Légitimité politique et liberté des femmes
Enfin, la huitième et dernière section, intitulée « Les questions de légitimité politique et constitutionnelle, de libération nationale, et de liberté des femmes », présente quatre chapitres. Au chapitre vingt-deux, « Implications de l’intention de liberté sur la légitimité politique en Islam », Mohammed Al-Hajj propose de rapprocher les concepts centraux de la recherche dans les domaines de la jurisprudence et les sources fondamentales du droit musulman : la liberté dans sa dimension collective et la légitimité politique, dans le sens du droit à gouverner.
Dans le chapitre vingt-trois, intitulé « Discours de la liberté et de l’émancipation dans le contexte colonial : le cas algérien », Samia Idris expose ensuite les évolutions de la notion de liberté et du discours d’émancipation dans le contexte algérien.

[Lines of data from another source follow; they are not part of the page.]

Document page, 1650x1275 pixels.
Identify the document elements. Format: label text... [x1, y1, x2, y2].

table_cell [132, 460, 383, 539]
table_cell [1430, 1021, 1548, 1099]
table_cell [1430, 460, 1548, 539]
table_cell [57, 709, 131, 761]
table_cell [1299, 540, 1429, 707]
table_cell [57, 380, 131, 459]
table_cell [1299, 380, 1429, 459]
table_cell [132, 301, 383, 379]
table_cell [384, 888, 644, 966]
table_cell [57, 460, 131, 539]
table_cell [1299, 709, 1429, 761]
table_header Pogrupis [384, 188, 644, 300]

Elle analyse la relation, dans le contexte colonial, entre la conception de la liberté dans le discours du mouvement national algérien et celle liée à l’hégémonie culturelle française.
Khaled al-Assari traite ensuite la question de la liberté dans le contexte marocain, au chapitre vingt-quatre, intitulé « Le constitutionnalisme marocain de la première décennie du XXe siècle et la séparation des pouvoirs ». Il adopte un angle constitutionnaliste qui fut à la base de l’approche modernisatrice, avec laquelle les élites intellectuelles ont cherché à transcender les visions doctrinales traditionnelles qui croulaient sous le poids des légitimités religieuses, historiques, et coutumières, favorisant ainsi le pouvoir despotique. Ces élites avaient alors proposé une vision globale du régime politique et de ses institutions exécutives et parlementaires sous forme de projets constitutionnels, dont le plus éminent était celui de 1908.

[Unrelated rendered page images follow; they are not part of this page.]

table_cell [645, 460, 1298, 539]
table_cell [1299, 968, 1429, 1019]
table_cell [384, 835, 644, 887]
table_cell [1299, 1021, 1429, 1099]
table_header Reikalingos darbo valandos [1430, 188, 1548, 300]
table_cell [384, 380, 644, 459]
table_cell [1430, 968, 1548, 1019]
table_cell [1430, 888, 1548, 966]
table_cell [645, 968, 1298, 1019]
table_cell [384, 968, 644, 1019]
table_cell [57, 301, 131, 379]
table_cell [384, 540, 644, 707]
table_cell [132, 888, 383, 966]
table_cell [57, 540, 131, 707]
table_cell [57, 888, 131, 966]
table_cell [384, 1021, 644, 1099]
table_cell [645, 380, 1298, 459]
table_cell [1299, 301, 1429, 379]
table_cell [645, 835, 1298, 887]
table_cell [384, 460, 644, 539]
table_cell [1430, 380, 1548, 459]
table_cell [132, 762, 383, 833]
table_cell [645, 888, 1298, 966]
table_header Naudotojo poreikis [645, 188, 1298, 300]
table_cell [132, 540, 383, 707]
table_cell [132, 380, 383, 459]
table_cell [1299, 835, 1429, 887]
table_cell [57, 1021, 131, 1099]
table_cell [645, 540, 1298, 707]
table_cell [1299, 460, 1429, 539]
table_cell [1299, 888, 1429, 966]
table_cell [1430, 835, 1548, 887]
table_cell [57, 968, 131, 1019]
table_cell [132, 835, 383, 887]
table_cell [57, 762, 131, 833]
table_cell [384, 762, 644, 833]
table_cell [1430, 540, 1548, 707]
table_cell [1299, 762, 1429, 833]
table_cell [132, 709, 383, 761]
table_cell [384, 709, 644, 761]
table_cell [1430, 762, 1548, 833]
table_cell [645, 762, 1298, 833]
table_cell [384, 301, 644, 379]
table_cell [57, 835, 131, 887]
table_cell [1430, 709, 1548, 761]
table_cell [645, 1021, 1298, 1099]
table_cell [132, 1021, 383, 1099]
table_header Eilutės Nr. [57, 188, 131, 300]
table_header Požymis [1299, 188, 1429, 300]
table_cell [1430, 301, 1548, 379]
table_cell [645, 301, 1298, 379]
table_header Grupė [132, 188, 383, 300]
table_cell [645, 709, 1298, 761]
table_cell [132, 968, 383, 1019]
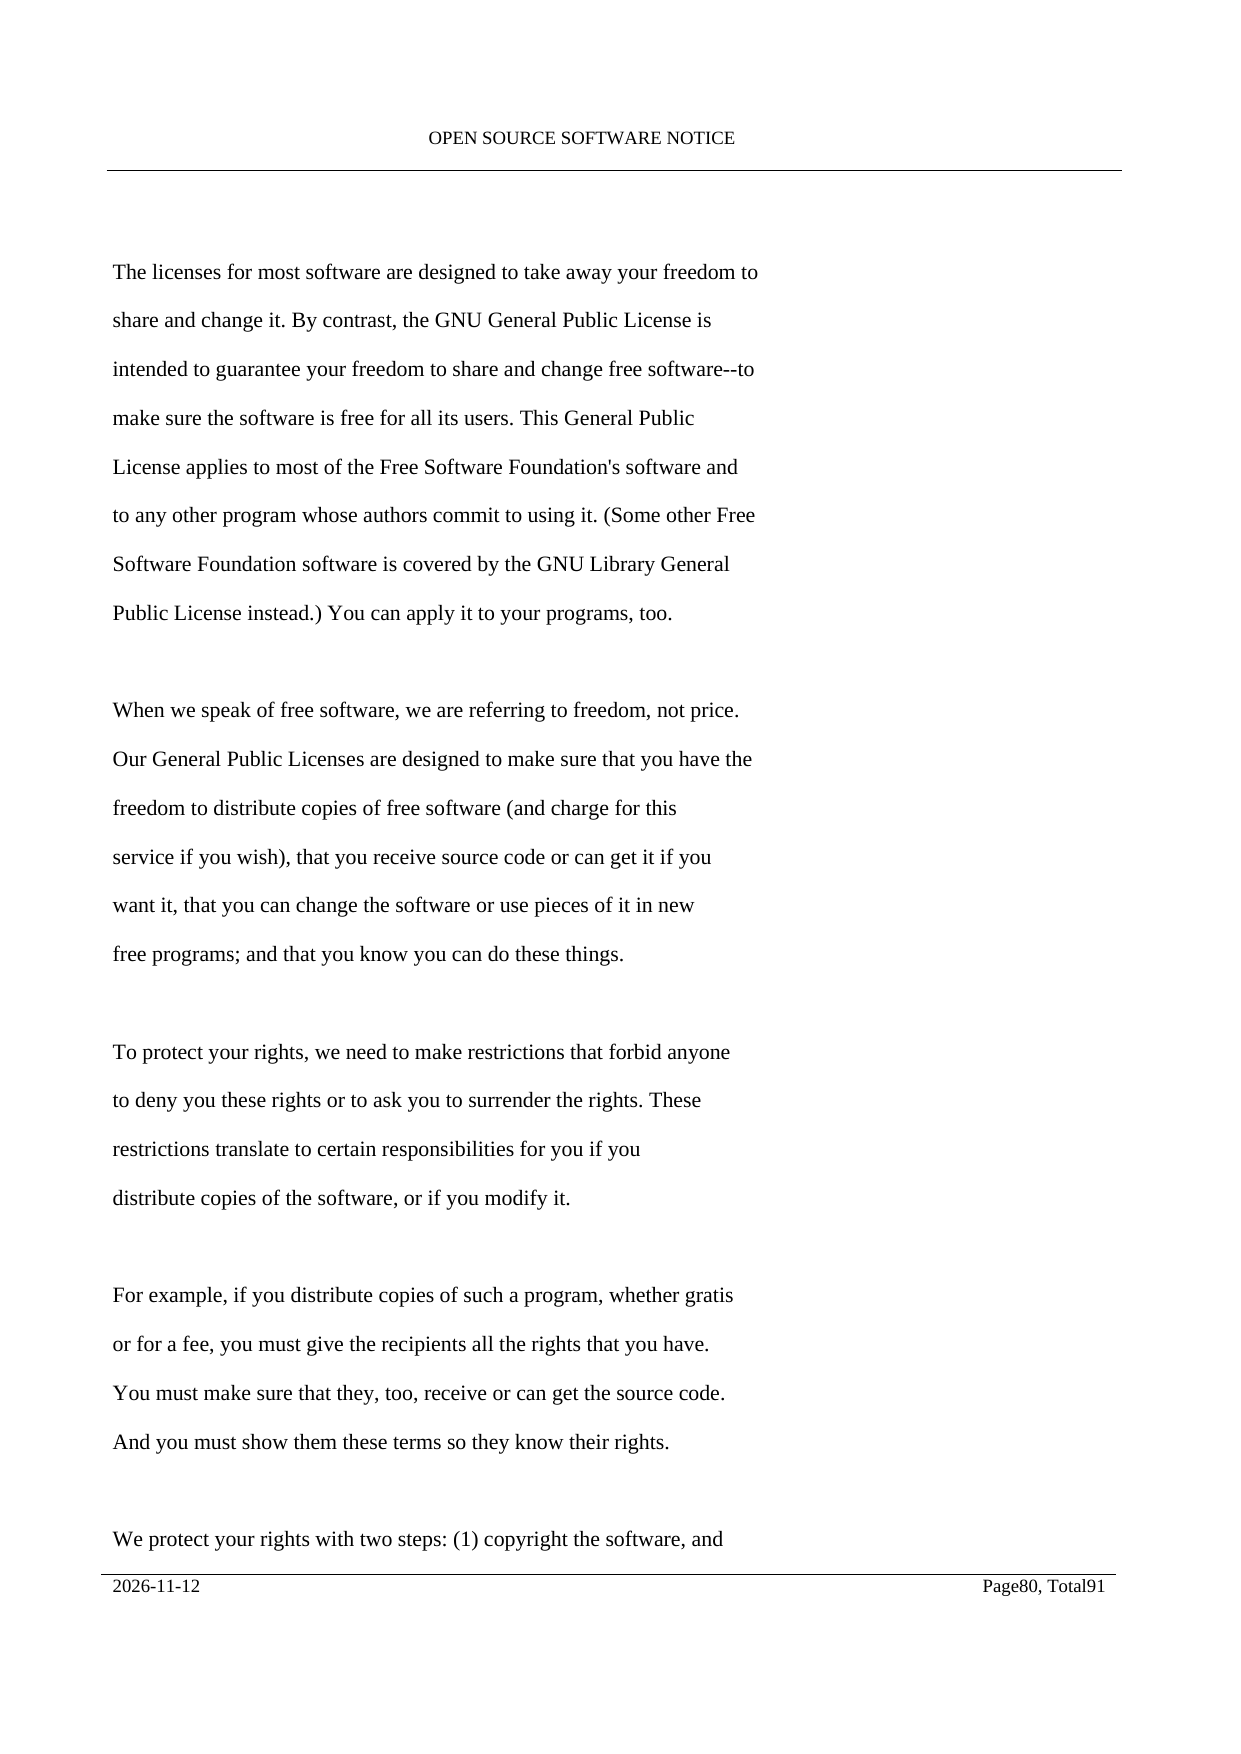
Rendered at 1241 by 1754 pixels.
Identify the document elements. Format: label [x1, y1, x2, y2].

Pour terminer, au sein du vingt-cinquième et dernier chapitre, « Liberté des femmes au Maroc à la lumière du débat et de la controverse : entre référence islamique et conventions internationales », Ibrahim Al-Qadri Boutchiche aborde la question de la liberté de la femme dans la pensée arabo-musulmane contemporaine, dans le contexte marocain de l’adoption, à la fin des années 1990, du Plan national d’intégration des femmes dans le développement.